If you are in the least interested in dinosaurs, or animals of any kind - read it! You can't go wrong. Storys
The book, Raptor Red, was a thrilling tale on life during the Jurassic era. With the story being told through a raptor, you believe you become one. Robert Bakker made this book inspire creative writers to write the most unimagined story ever. One of those "changes my life" books I LOVE THIS BOOK. I'm not a scientist of any sort--I'm a linguist and lay pastor. But this book took me into a realm I had never been. I read it on the beach--got totally sunburnt because I couldn't put the book down and go in the house. I'm sure Bakker had no idea a 40-something divorced Mom/college prof was going to relate to his book in this manner, but, .... here's what I took away from it.
It explained to me the 'prime directive' of biological life--to pass on our DNA. No matter what we're doing throughout our lives, we are driven by the same urge--to attract a worthy mate who will engender healthy offspring and help us raise those offspring to continue to pass on our DNA. Even though Red is completely unaware of this directive, it guides every choice she makes, from the moment she wakes in the morning til she falls asleep at night. Having lost her own chick, she risks her life time and again to help rear her sister's chick, and see the chick safely grown, mated and producing viable offspring. Other chicks of her same breed are interesting--important too--but do not arouse in her the protective urge that her sister's chick does. They don't carry any thing NEAR the close DNA match that her sister's chick does--why waste time and resources on them, unless her sister's chick is safe? This explains why I adore my brother's chicks, I mean kids, but I'm not real crazy about my nephew-in-law. He's got NONE of my DNA--and he has my brother-in-law's snout.

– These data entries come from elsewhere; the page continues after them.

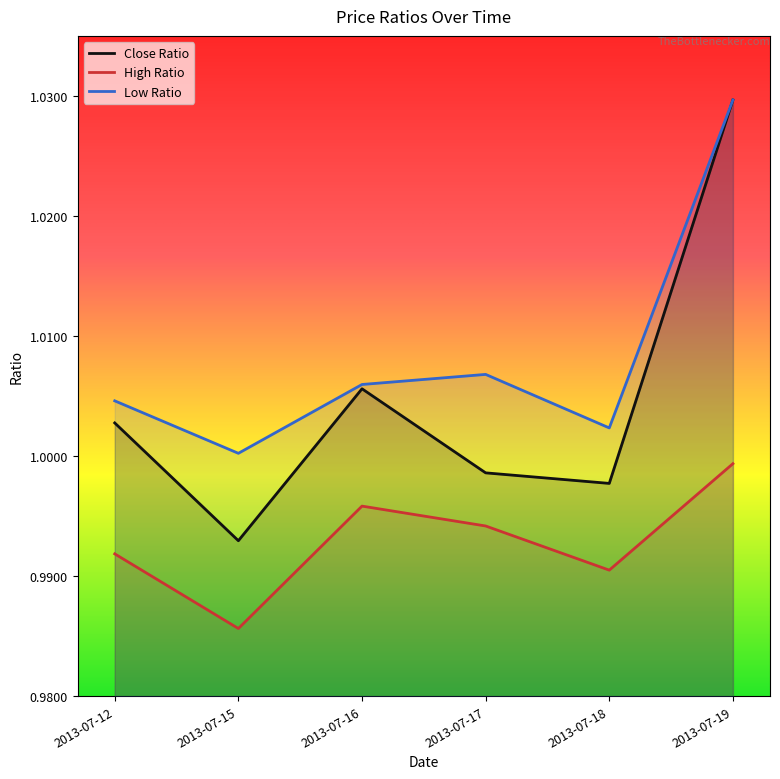

At which category is the sum across all series the highest?

2013-07-19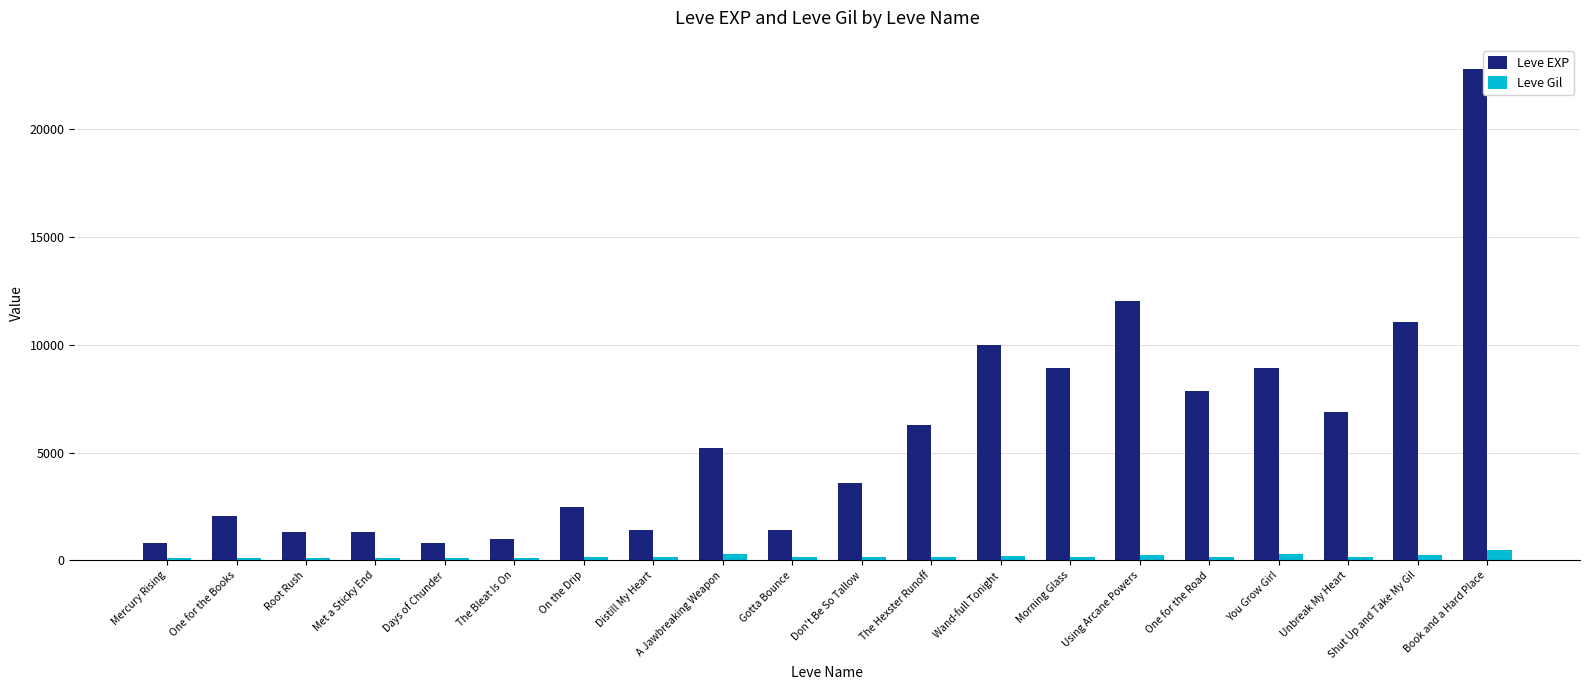

What is the average value of the Leve Gil series?

184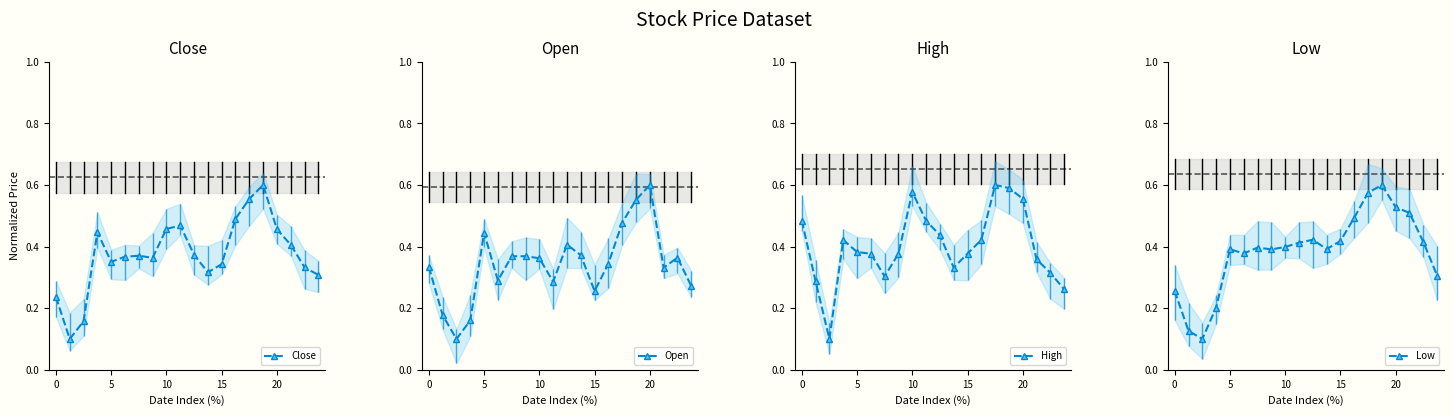

How many series are shown in this chart?

4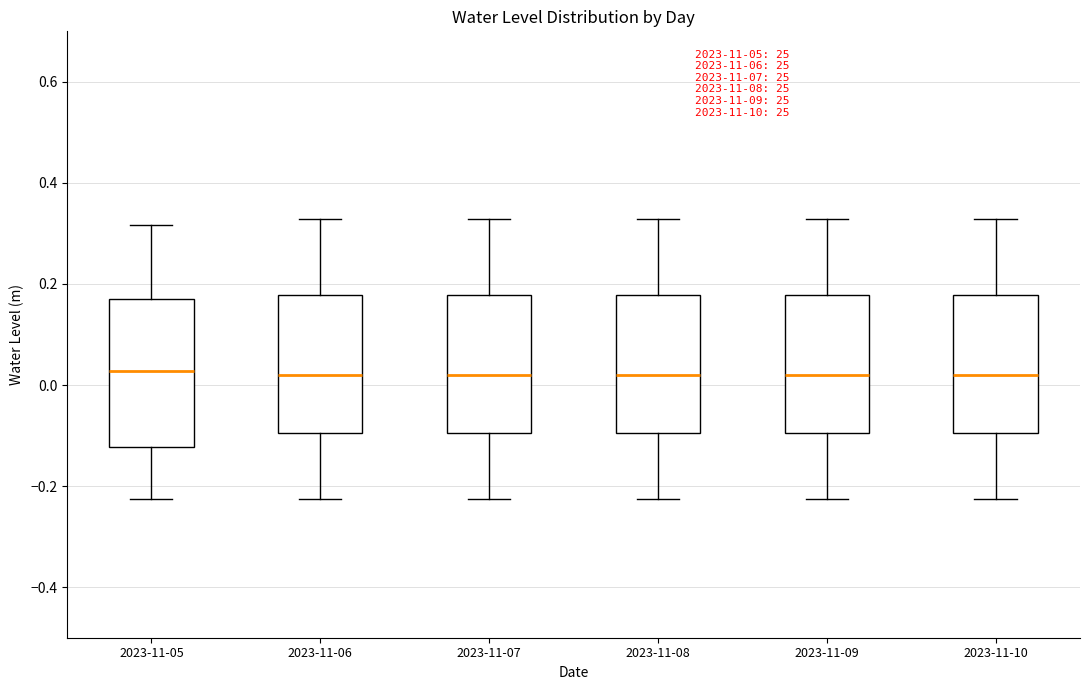

Reading left to right, read every box against the y-axis: the position of its median line, the range the box covers, and the ends of its whiskers. The values are not printed on the chart, so give them approximately, as read against the axis.

2023-11-05: median 0.02, box -0.12 to 0.18, whiskers -0.22 to 0.32
2023-11-06: median 0.02, box -0.10 to 0.18, whiskers -0.22 to 0.32
2023-11-07: median 0.02, box -0.10 to 0.18, whiskers -0.22 to 0.32
2023-11-08: median 0.02, box -0.10 to 0.18, whiskers -0.22 to 0.32
2023-11-09: median 0.02, box -0.10 to 0.18, whiskers -0.22 to 0.32
2023-11-10: median 0.02, box -0.10 to 0.18, whiskers -0.22 to 0.32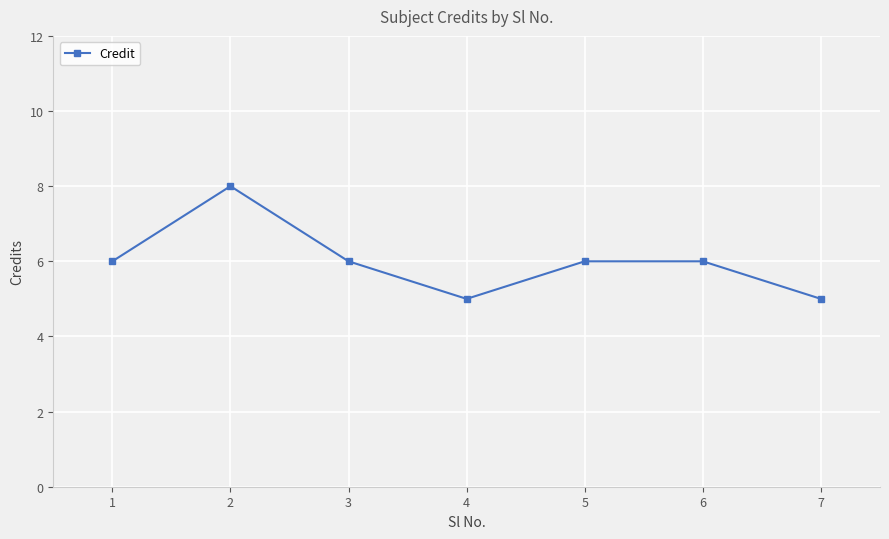

Which category has the highest value across all series?

2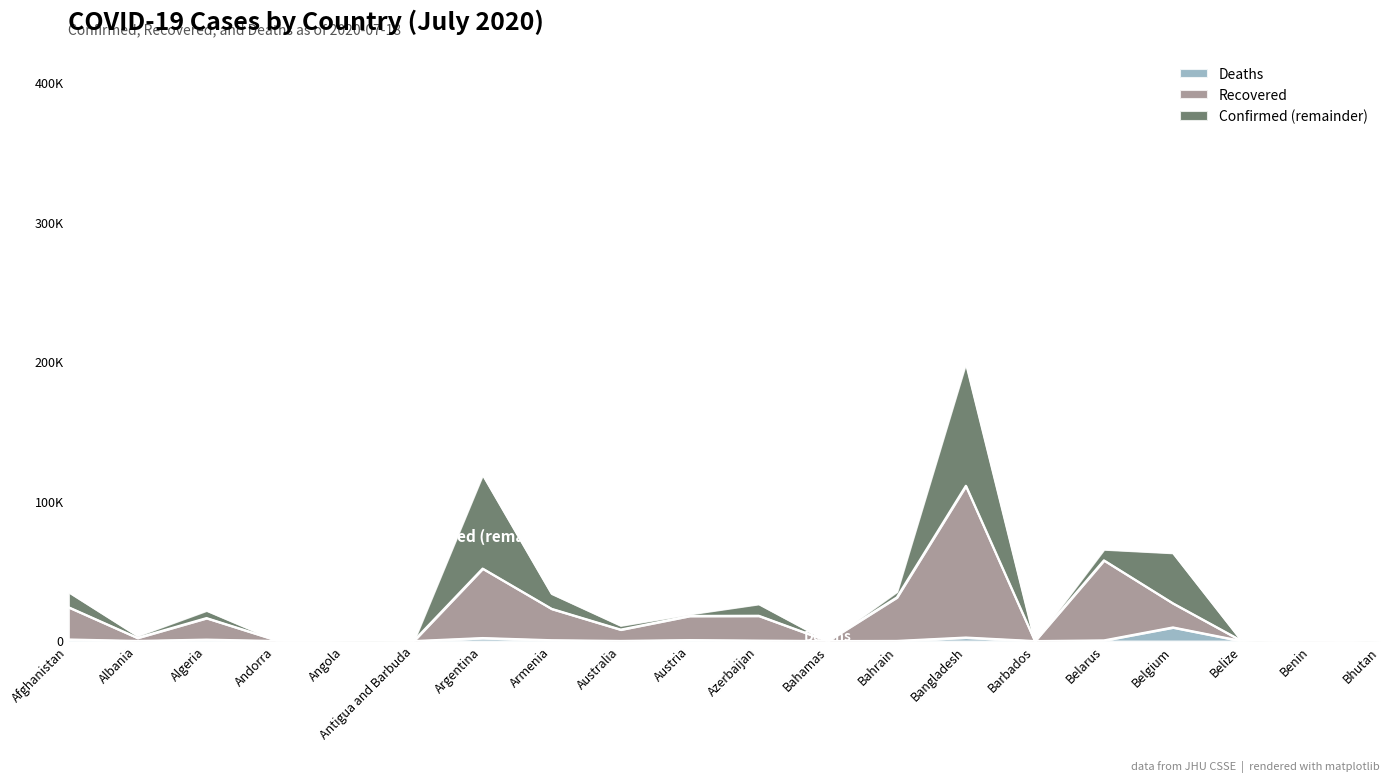

List the labels in order of Recovered value, smallest first.

Belize, Antigua and Barbuda, Bhutan, Barbados, Bahamas, Angola, Benin, Andorra, Albania, Australia, Algeria, Austria, Azerbaijan, Armenia, Afghanistan, Belgium, Bahrain, Argentina, Belarus, Bangladesh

From Red I learned several things about relationships that I believe are based upon how deeply the Prime Directive is encoded into our biology, and I think that realizing how engrained these behaviors are in our psyche can help us make better choices: to acknowledge the Directive and act according to it, or to lay it aside on occasion for another (higher?) purpose. Some of these lessons are:
1) Attempt to make yourself appear healthy--acknowledge what the 'healthy' signals are to your species (and culture) and do what you can within reasonable bounds to accomodate those, so that you can attract the largest number of mates possible from which to choose the best mate for yourself. Red spent hours trying to smoothe over scars on her thighs for fear the male raptors would think she had "fallen" during hunting. 2) Choose a mate that is not only healthy (refer to species-specific and culturally determined codes for assessing health), but also exhibits character traits that assure him to be capable of a) engendering healthy offspring; b) hunting successfully with me (since raptors and humans hunt in pairs); c) protecting said offspring until they are old enough to pass on their (our) DNA themselves. 3)Give him a good sniff at first meeting to make sure that he smells enough like your littermates to be LIKE you, but enough DIFFERENT from your littermates that he's not.... ewww... one of them. 4) If a potential mate comes to do his Dance of Love and his nodding and bobbing just don't appeal to you... don't feel guilty about it. Move on. There's something amiss there. Soon there will be some suitor whose moves will thrill you right down to your tarsal claws, I mean toenails. 5) Pay close attention to female relationships. They can provide very valuable assistance when your chicks need a hand across a raging, flooded stream, while you are stranded downstream. 6) Once your chicks are able to find their own mates, and they're off making their OWN chicks... you have complied with the Prime Directive!! You are HOME FREE!! and now sex is for FUN! Find that mate and party hardy!